## Text excerpt
Q&A with Tawanna Black

Tawanna is the executive director for the Northside Funders Group, a collaborative of 19 corporate, community and private foundations and public sector investors committed to aligning investments to catalyze comprehensive, sustainable change in North Minneapolis. Tawanna also lends her expertise to several boards. She serves as the chair of Youthprise Board of Directors, as co-chair of the African American Leadership Forum, president of the Minneapolis-St. Paul Chapter of The Links, Incorporated, and as a trustee of the Women’s Foundation of Minnesota Board of Directors. In 2014, Tawanna was named a 2014 Bush Fellow.

Tawanna talked with the Minnesota Council on Foundations this past summer about the Northside Funders Group and their partnership with Minneapolis

 

Giving Forum: Can you talk us through where the Northside Funders Group is currently in their partnership with the City of Minneapolis and how you got there?
When Northside Funders Group started and really gelled together as a formal funder collaborative in 2013, the foundation members knew that they couldn't move the needle in North Minneapolis with a place-based strategy without also thinking about how to shift the work and the approach of public sector funders. So, we broke the traditional funder collaborative approach by inviting the city of Minneapolis, Hennepin county, and the state of Minnesota to be members of Northside funders group.

Because our framework is changing the way philanthropy works, we invited them in not just from a policy perspective but invited them to think about how their grantmaking, the contracts they put out, the investments that they make into communities to see change in communities, how those might be thought about differently alongside foundations in philanthropy to produce different results in North Minneapolis.

How significant a factor in building a partnership with the city was the fact that Northside Funders Group brought its own resources to invest?
Our members invest about 15 to 17 million dollars a year into North Minneapolis. The fact that you have that investment and that we're not walking away, we've got foundation members who are saying we're going to stay here but we want to get bigger impact certainly brought some leverage. I think our framework, though, also brought a fresh lens.

We have four levers of our work. Learn, Leverage, Influence, and Invest. All of it with the lens of changing the way philanthropy works. We were able to ask the city of Minneapolis to tell us how we can use the influence of philanthropy to help them move the needle. Whether that is moving the needle inside your department, moving the needle between yourselves and the North Minneapolis community, moving the needle between a department and a city council leader or the mayor and city council. That opened up a completely new set of ideas and possibilities between funders and the city that I don't think any of us envisioned when we started that work.

 

Can you speak to how you've kept sustainability in mind in this specific work and how you think people do or don't understand how to embed sustainability in the work that they're doing?

## Prompt
Carry on the interview with Tawanna Black from the point where it stops.

## Entries shown
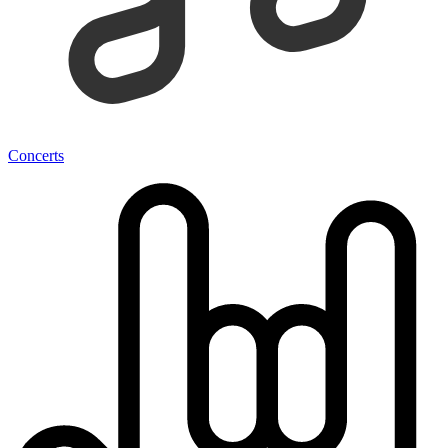
Concerts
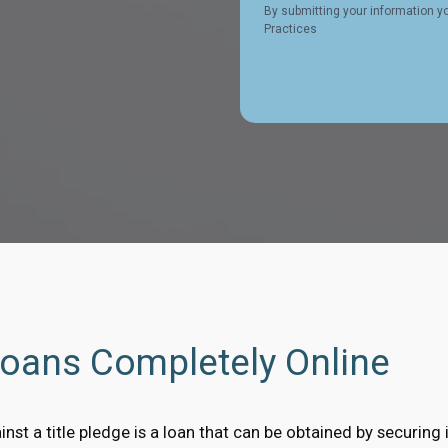
By submitting your information y
Practices
Loans Completely Online
nst a title pledge is a loan that can be obtained by securing it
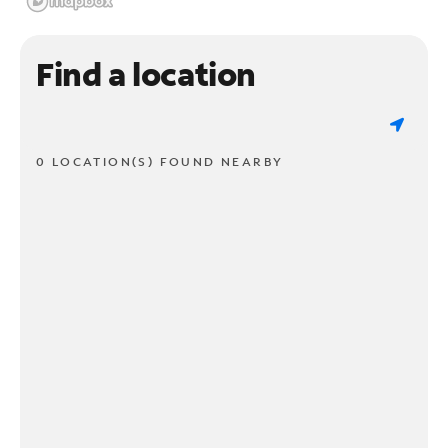
Find a location
0 LOCATION(S) FOUND NEARBY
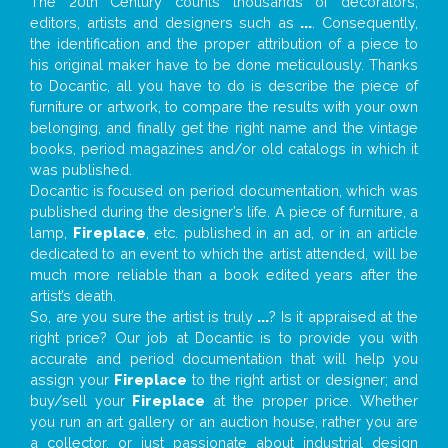
The 20th Century counts thousands of decorators,
editors, artists and designers such as
...
. Consequently,
the identification and the proper attribution of a piece to
his original maker have to be done meticulously. Thanks
to Docantic, all you have to do is describe the piece of
furniture or artwork, to compare the results with your own
belonging, and finally get the right name and the vintage
books, period magazines and/or old catalogs in which it
was published.
Docantic is focused on period documentation, which was
published during the designer’s life. A piece of furniture, a
lamp,
Fireplace
, etc. published in an ad, or in an article
dedicated to an event to which the artist attended, will be
much more reliable than a book edited years after the
artist’s death.
So, are you sure the artist is truly
...
? Is it appraised at the
right price? Our job at Docantic is to provide you with
accurate and period documentation that will help you
assign your
Fireplace
to the right artist or designer; and
buy/sell your
Fireplace
at the proper price. Whether
you run an art gallery or an auction house, rather you are
a collector, or just passionate about industrial design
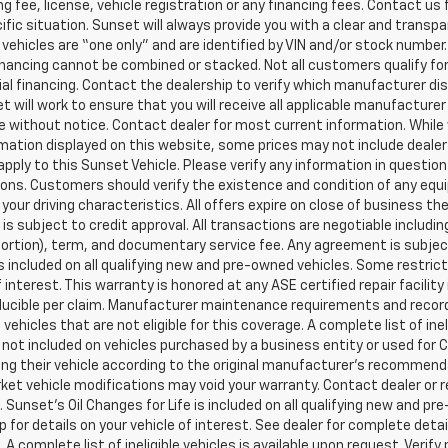
g fee, license, vehicle registration or any financing fees. Contact us 
ific situation. Sunset will always provide you with a clear and transpa
l vehicles are “one only” and are identified by VIN and/or stock numb
inancing cannot be combined or stacked. Not all customers qualify for
al financing. Contact the dealership to verify which manufacturer dis
et will work to ensure that you will receive all applicable manufacturer 
 without notice. Contact dealer for most current information. While
mation displayed on this website, some prices may not include dealer
pply to this Sunset Vehicle. Please verify any information in question
ons. Customers should verify the existence and condition of any equ
your driving characteristics. All offers expire on close of business t
 is subject to credit approval. All transactions are negotiable includi
 portion), term, and documentary service fee. Any agreement is subj
 is included on all qualifying new and pre-owned vehicles. Some restric
f interest. This warranty is honored at any ASE certified repair facil
ucible per claim. Manufacturer maintenance requirements and record
vehicles that are not eligible for this coverage. A complete list of ine
is not included on vehicles purchased by a business entity or used fo
ng their vehicle according to the original manufacturer’s recommendat
et vehicle modifications may void your warranty. Contact dealer or r
 Sunset’s Oil Changes for Life is included on all qualifying new and 
p for details on your vehicle of interest. See dealer for complete detai
 A complete list of ineligible vehicles is available upon request. Verif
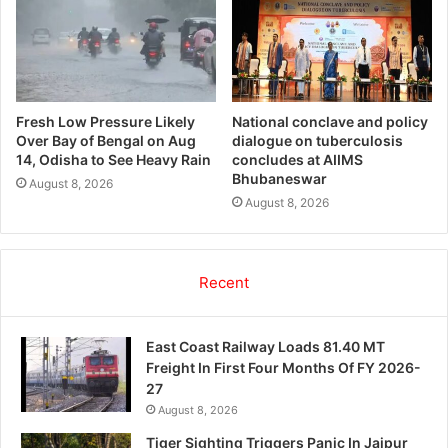
Fresh Low Pressure Likely
National conclave and policy
Over Bay of Bengal on Aug
dialogue on tuberculosis
14, Odisha to See Heavy Rain
concludes at AIIMS
Bhubaneswar
August 8, 2026
August 8, 2026
Recent
East Coast Railway Loads 81.40 MT
Freight In First Four Months Of FY 2026-
27
August 8, 2026
Tiger Sighting Triggers Panic In Jajpur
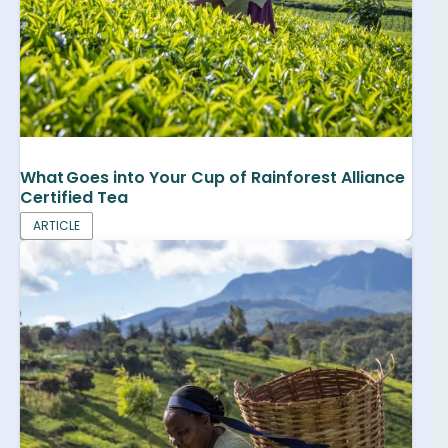
What Goes into Your Cup of Rainforest Alliance
Certified Tea
ARTICLE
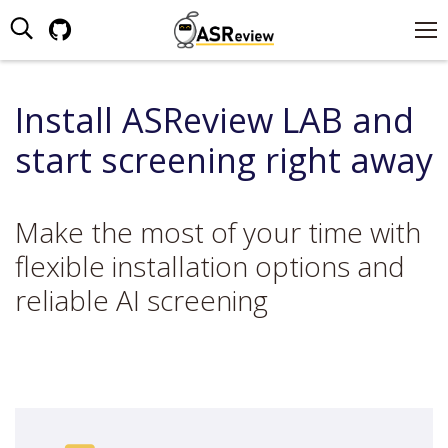
Search:
Github
page
opens
Install ASReview LAB and
in
new
start screening right away
window
Make the most of your time with
flexible installation options and
reliable AI screening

## Task result
I think sustainability is hard for all of us. As much as we talk about it, I don't think there's a sector that has figured it out really well. The average funder collaborative has a sunset date that it establishes up front. If we look at our parallels of other funder groups like the Central Corridor Funders Collaborative or MSPWin, they've typically set either a 7 or 10 year sunset date. As a place-based funder collaborative, we didn't have that. Because we're not issue based. It's not a project, it's a community. The issues that we're addressing didn't happen over 7 or 10 years so we won't work our way out of them in 7 or 10 years. So we don't have that sunset date.

In this case, the promise zone is a 10 year designation. They're saying we're going to give you 10 years of extra points to be able to compete for federal grants in your community. Which means you need to be able to leverage those with local grants and local investment. It causes all of us to take that step back and say 'let's stop thinking about a one year program, a two year strategy, a two year grant that might be renewable. And start thinking about how we build structures for long term impact.

When you're working with the community, I wonder how you’re able to message around people wanting to see something happen right now. How do you keep them invested in these big, longer-term ideas?
I think a big key to all of that is relationship. People believe people they trust. If the messages comes that you can't see change right now but trust me it's happening, well I can only trust you if I've had a relationship that I can believe you.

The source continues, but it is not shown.